Curbelo’s proposal would also restrict the ability of the EPA to regulate greenhouse gases under the Clean Air Act. That anti-regulatory gesture would prevent a future Democratic administration from creating another Clean Power Plan, the Obama administration’s signature program to force power plants to reduce carbon emissions.
“The pause or suspension of EPA’s regulatory authority is appealing,” Neeley said. “That may not seem like a pressing thing right now because Trump is not pursuing climate change regulations, but over time, that authority will come back into play, and being able to get out from under that is a real positive.”
Despite the outreach to Republicans, it’s unlikely Curbelo’s bill or any carbon tax legislation can pass the GOP-controlled Congress anytime soon.
Last week, all but six House Republicans voted to approve a nonbinding, GOP-leadership-backed resolution declaring a potential carbon tax harmful to the economy.
Supporters of the Curbelo bill seek to overcome the political hurdle in Congress with data.

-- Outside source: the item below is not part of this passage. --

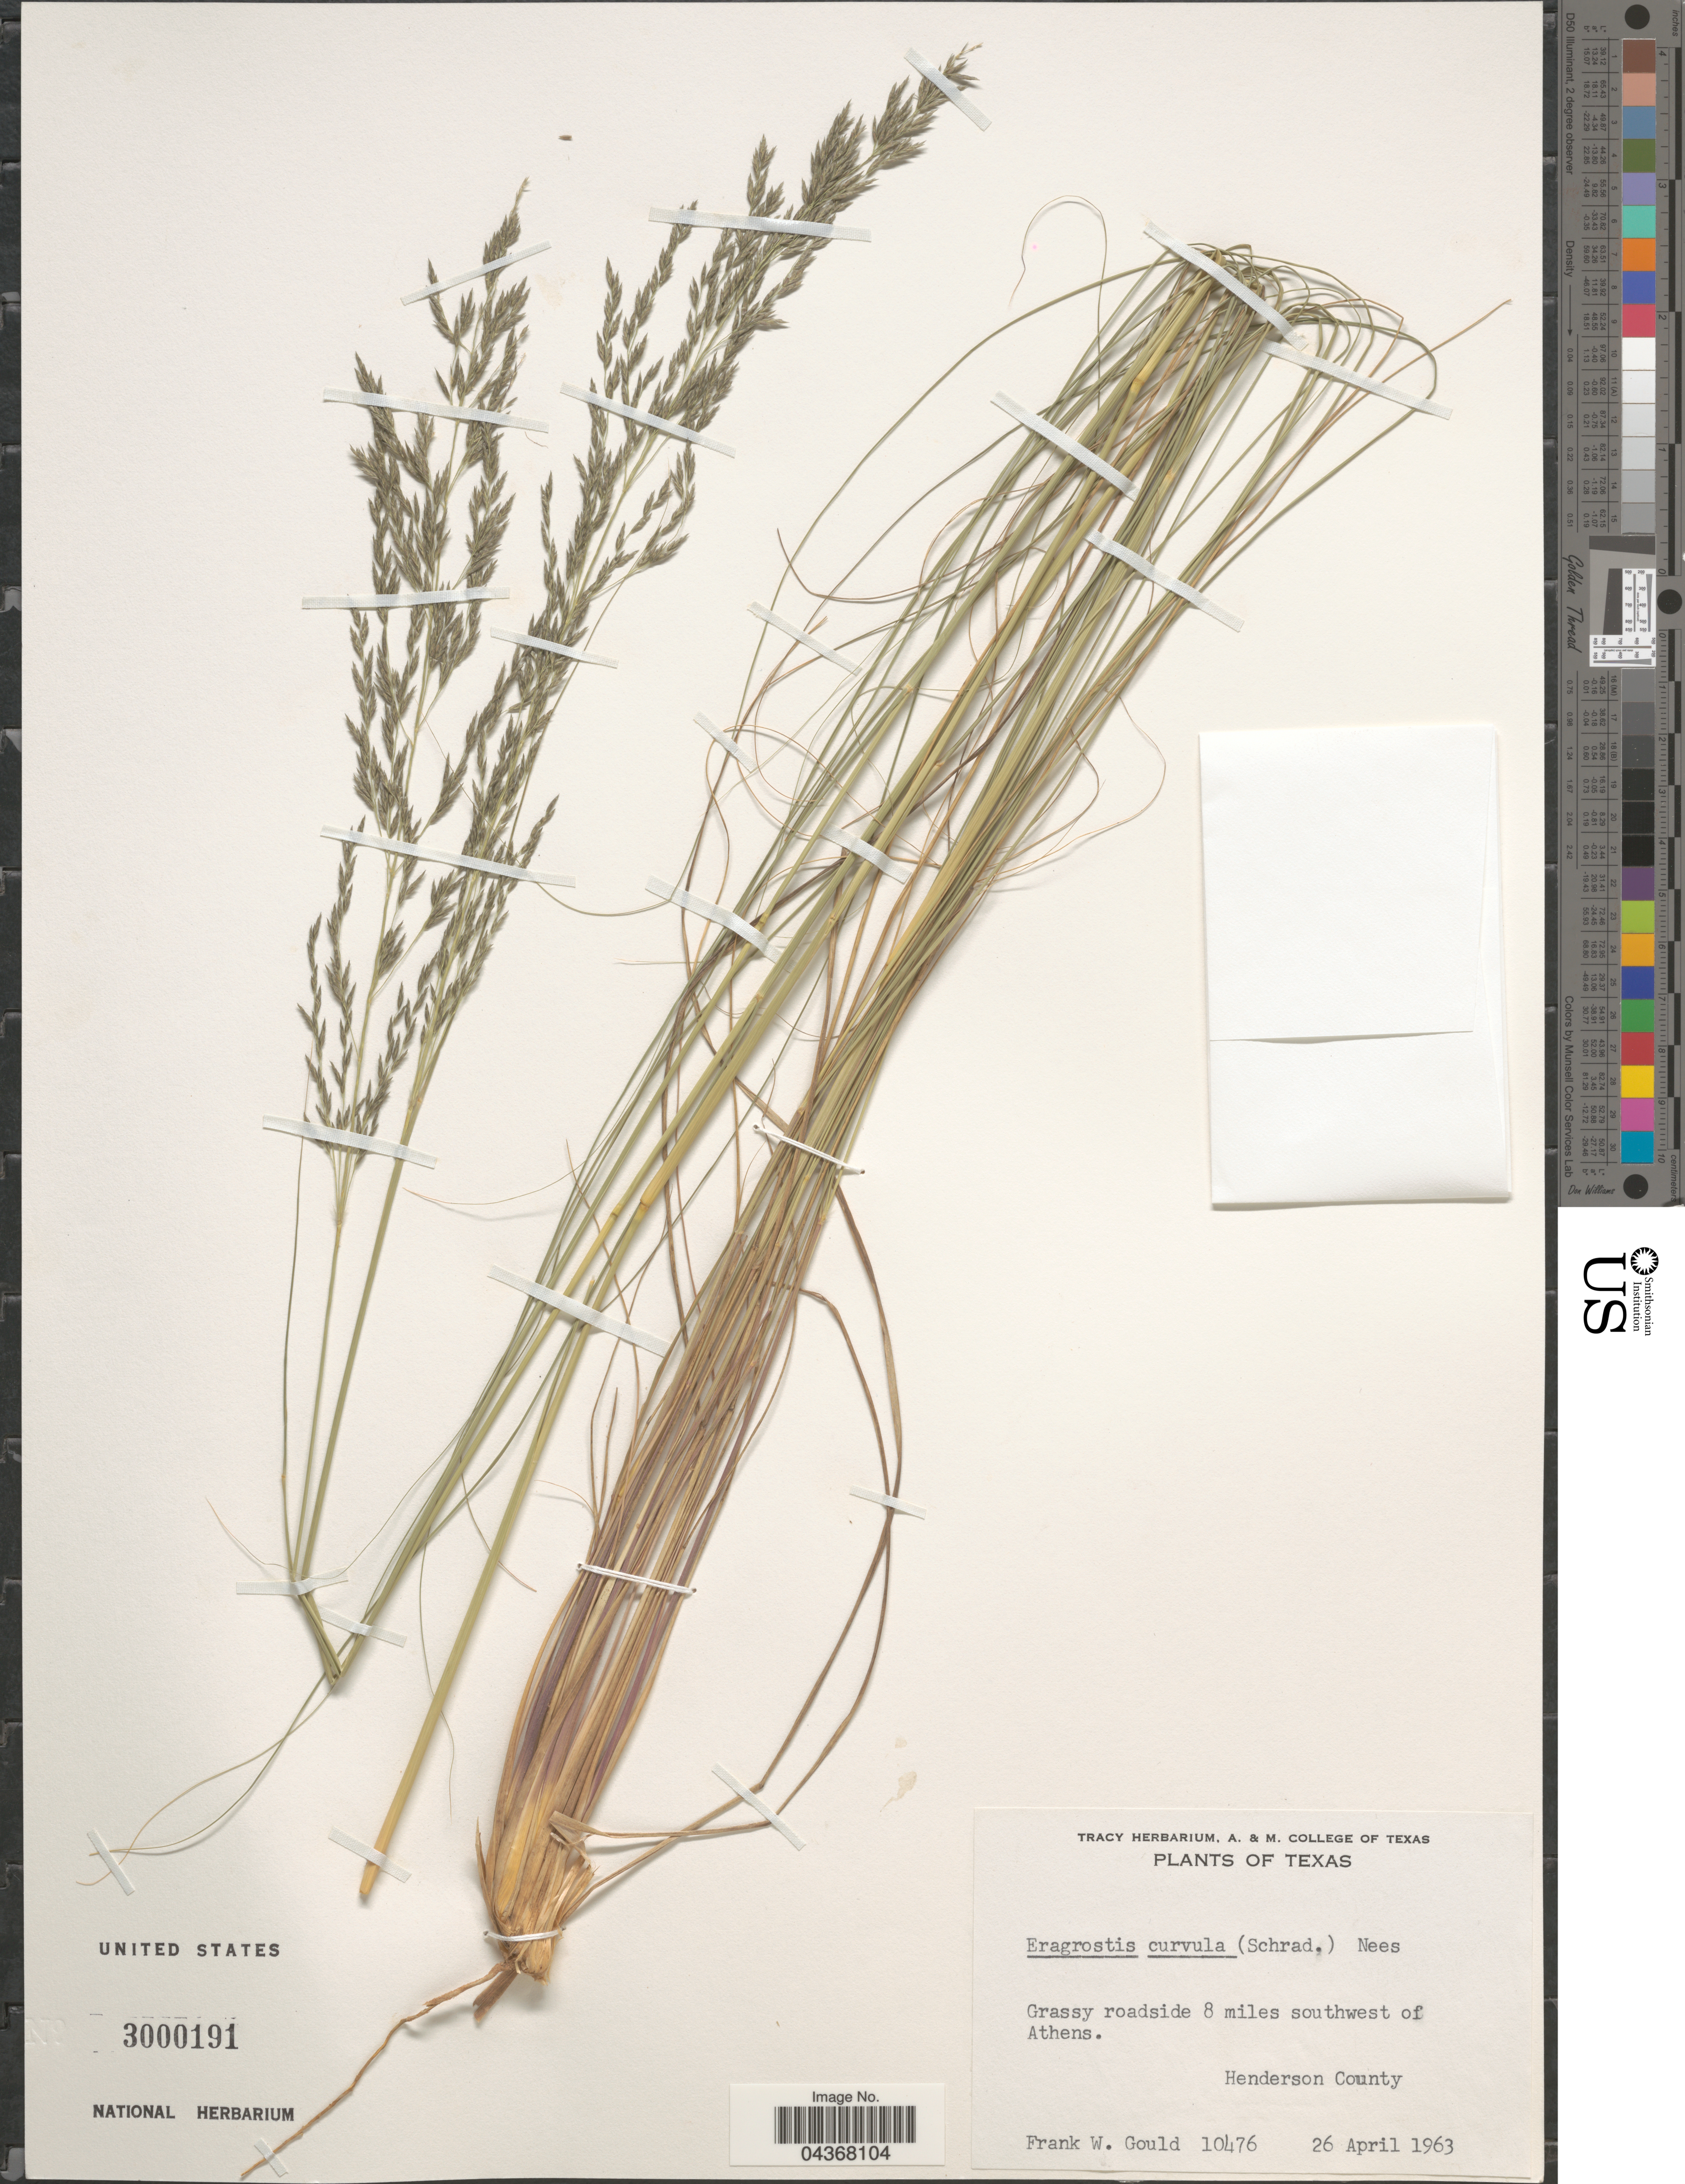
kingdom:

A new independent study, led by Columbia University’s Center on Global Energy Policy, found that Curbelo’s legislation would cause little damage to the overall economy, while dramatically reducing planet-warming carbon dioxide emissions.
The bill would cause reductions in annual gross domestic product between 0.1 and 0.2 percent in the 2020s, while prompting total employment to decline by only between 0.02 and 0.04 percent.
The study projected that Curbelo’s bill would cut U.S. greenhouse gas emissions by 30 to 40 percent below 2005 levels by 2030 and 27 to 32 percent reductions by 2025, ahead of the goals set in the Clean Power Plan.
More than two-thirds of these projected emission reductions are expected to occur in the electric power sector, as the tax would prompt acceleration of the ongoing trend of cheaper, less carbon-intensive natural gas replacing coal, and zero-emission renewables, later on, expected to replace gas.
The Curbelo proposal, like any carbon tax, would increase the price of energy-intensive goods such as electricity, home heating fuels, and gasoline. It would hit some industries, such as coal, particularly hard, reducing coal production 50 percent relative to current policy by 2030, the report said.
“A carbon tax doesn’t really have meaningful effects on aggregate macroeconomic outcomes,” Noah Kaufman, a Columbia economist and author of the study, told the Washington Examiner. “It’s not a big deal for GDP or income growth. But it absolutely does have a disproportionate impact on certain groups, with coal mining being the biggest one. The broad takeaway is that using a carbon tax can achieve emissions reductions at a low cost, although there are important winners and losers to worry about too.”
Neeley hopes Republicans can appreciate the benefits of Curbelo’s bill, although his expectations remain modest.
“The support for this idea is still low for Republicans, but the growth trajectory is in the right direction,” he said.